Of more than 7,000 Gazans who crossed into Israel this year to seek medical treatment, some 500 haven’t returned, said Col. Moshe Levi, an Israeli defense official.

Some stay in Israel, while others move to the West Bank, a territory controlled by Israel but partly administered by Palestinians loyal to Fatah, bitter rivals of Hamas.

One Fatah loyalist, a healthy 30-year-old woman, said she was desperate to leave Gaza after being harassed by Hamas officials.

She bribed a Gaza doctor with $100 to certify she had “whatever cancer could only be treated in Israel.” The doctor then paid off a physician serving on a Palestinian committee that certifies medical reports for Israeli military officials, the woman said. She eventually succeed in reaching the West Bank and spoke on condition of anonymity for fear of being sent back to Gaza by the Israeli authorities.

Israeli intelligence officials investigate Gazans applying to enter Israel to ensure they are not militants and to check whether medical certificates are genuine, but tend to rely on the Palestinian committee to confirm that the patient is actually sick.

The head of the Palestinian committee, Bassam Badri, denied members accept bribes. Omar Masri of the Palestinian Health Ministry in the West Bank said the issue was “too stupid for a response.”

But Palestinians who have successfully used bogus transfers said some health officials accept payments, anything from $100 to $500. They spoke on condition of anonymity because of the illicit system.

Others pay bribes to get out through the Rafah border crossing into Egypt, said a senior Hamas official, who spoke on condition of anonymity because he did not want to alienate Egyptian authorities.

Payments range from $400 to $5,000, according to Rafah residents familiar with the system, known among Gazans as “Egyptian coordination.”

An Egyptian security official at the border denied Egyptian officers take bribes to allow crossings.

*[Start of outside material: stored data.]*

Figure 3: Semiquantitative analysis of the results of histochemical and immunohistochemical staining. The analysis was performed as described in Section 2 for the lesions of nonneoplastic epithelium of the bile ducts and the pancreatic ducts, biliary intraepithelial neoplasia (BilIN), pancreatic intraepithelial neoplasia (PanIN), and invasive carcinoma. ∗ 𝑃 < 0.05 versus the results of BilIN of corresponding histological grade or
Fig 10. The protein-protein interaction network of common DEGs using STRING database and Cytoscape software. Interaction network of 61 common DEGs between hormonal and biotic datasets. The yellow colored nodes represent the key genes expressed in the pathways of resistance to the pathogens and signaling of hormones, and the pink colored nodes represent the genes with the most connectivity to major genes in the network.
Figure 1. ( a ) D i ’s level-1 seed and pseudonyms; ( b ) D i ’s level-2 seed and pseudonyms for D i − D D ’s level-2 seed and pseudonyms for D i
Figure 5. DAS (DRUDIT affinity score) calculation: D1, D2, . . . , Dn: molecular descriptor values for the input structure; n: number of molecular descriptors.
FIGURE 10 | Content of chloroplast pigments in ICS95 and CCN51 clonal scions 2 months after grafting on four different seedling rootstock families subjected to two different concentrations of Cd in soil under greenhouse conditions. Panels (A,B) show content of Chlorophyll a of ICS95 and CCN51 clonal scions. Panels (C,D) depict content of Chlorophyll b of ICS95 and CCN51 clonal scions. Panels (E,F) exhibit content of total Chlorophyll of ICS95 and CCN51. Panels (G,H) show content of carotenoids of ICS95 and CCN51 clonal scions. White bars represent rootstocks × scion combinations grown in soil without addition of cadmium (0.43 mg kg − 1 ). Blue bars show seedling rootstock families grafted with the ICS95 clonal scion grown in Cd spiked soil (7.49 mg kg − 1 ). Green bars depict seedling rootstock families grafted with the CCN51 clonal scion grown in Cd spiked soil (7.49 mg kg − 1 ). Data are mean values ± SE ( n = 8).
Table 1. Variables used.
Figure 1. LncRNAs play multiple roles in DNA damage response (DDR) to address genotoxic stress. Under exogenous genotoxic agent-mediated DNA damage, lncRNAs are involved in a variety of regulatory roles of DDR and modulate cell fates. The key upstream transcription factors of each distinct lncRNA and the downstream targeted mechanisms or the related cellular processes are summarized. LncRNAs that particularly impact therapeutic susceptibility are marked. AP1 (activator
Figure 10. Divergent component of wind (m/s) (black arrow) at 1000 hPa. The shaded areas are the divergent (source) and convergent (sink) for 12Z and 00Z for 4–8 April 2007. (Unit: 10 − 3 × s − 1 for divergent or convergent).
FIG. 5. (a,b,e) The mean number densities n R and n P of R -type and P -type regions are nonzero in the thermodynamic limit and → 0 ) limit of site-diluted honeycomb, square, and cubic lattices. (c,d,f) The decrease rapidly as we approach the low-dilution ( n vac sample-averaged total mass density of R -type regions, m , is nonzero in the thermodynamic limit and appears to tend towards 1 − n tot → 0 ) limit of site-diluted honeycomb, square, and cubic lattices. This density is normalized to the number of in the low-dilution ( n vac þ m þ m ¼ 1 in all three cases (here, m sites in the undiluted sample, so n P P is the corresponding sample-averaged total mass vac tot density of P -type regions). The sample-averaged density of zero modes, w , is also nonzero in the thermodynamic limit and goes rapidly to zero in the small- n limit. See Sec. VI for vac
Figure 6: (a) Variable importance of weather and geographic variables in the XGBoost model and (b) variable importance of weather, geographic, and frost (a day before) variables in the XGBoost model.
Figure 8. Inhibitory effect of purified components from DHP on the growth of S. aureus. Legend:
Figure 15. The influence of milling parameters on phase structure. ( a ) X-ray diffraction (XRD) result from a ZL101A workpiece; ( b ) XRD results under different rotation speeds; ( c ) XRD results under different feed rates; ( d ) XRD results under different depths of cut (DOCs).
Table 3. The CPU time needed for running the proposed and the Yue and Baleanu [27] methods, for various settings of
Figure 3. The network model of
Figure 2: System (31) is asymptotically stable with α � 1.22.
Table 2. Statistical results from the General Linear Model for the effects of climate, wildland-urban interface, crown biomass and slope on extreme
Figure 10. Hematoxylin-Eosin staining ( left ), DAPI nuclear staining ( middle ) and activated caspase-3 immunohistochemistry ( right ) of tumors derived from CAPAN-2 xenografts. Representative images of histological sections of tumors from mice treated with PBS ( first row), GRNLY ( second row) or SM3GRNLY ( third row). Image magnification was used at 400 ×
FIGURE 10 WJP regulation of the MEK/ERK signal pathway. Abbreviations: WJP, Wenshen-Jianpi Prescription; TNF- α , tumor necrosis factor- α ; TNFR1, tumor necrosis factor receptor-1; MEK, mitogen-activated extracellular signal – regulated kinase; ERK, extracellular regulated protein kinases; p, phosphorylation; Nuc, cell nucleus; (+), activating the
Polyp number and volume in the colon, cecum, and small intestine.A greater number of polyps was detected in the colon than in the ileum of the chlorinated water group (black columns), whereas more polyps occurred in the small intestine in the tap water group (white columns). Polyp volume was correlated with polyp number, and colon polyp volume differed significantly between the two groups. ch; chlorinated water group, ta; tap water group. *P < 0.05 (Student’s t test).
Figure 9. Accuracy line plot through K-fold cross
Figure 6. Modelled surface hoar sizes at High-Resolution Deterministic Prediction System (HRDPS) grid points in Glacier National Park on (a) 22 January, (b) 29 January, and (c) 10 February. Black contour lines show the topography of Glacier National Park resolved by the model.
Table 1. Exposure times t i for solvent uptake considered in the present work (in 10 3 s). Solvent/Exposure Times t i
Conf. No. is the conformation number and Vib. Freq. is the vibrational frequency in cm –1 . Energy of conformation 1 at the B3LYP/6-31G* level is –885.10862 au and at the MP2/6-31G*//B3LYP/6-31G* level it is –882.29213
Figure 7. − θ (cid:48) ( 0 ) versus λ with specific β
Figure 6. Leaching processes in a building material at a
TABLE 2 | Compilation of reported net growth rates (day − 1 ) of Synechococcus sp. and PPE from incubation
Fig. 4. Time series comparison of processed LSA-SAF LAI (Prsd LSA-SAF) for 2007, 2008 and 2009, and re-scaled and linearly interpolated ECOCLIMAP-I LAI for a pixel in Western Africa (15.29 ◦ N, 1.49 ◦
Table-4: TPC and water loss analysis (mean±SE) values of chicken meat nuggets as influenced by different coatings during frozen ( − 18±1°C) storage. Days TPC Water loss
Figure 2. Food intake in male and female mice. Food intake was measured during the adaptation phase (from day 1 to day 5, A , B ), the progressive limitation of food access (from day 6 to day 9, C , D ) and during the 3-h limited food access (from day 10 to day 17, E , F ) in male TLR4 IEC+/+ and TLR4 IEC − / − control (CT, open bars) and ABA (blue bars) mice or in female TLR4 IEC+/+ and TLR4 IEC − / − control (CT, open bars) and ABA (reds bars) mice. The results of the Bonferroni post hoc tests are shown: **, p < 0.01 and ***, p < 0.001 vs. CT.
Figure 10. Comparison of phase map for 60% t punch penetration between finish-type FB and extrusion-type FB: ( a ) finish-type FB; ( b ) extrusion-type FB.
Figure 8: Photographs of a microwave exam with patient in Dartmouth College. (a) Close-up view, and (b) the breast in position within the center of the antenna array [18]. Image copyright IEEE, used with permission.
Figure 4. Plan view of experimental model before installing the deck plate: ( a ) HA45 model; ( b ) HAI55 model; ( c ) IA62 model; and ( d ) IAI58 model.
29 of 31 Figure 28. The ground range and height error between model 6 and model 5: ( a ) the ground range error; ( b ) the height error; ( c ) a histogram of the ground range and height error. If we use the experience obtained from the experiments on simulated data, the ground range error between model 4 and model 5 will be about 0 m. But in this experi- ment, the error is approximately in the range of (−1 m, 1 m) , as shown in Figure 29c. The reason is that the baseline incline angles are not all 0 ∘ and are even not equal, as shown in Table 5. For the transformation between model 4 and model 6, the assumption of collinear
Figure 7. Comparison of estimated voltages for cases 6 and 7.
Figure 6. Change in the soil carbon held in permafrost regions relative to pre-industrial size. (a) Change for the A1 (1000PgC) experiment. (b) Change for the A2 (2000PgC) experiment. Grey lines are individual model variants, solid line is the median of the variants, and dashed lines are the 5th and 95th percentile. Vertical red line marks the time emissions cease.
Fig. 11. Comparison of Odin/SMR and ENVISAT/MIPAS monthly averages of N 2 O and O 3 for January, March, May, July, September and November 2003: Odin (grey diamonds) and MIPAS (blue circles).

He said that three months ago, two Palestinian officials posted on the Egyptian side were removed on suspicion of taking bribes. The official spoke on condition of anonymity because he was not authorized to talk to the press.

Depending on the sum, the middleman’s talents and luck, bribe-paying Gazans can sometimes leave immediately through the crossing, with Egyptian officials stamping them through, even when it’s closed, Rafah residents said. Otherwise, bribe-payers wait for one of the official border openings by Egypt, usually lasting for around three days every month or two.

About 2,000 Gazans get through each time the border opens. Only half are on the official list and the rest are handled directly by the Egyptian authorities, said Ehab Ghussein, the Interior Ministry spokesman in Gaza.

Thousands more have applied to leave but don’t make the list, he said.

Numerous tunnels run under the Gaza-Egypt borders in a thriving smuggling trade bringing goods into the territory. But few Gazans use them to sneak into Egypt, because once on the other side they would have no official status and be more vulnerable to Egyptian police.

But even paying bribes isn’t a guaranteed exit strategy.

Hazem Riyashi, 27, says he paid a middleman $1,000 in July to cross through Egypt, hoping to reach the Gulf emirate of Dubai, where his family lives. But the middleman disappeared and has not returned his calls. Riyashi hasn’t given up, and is looking for someone else to pay off.

“I think everybody should leave Gaza,” he said. “Even the air smells cleaner abroad.”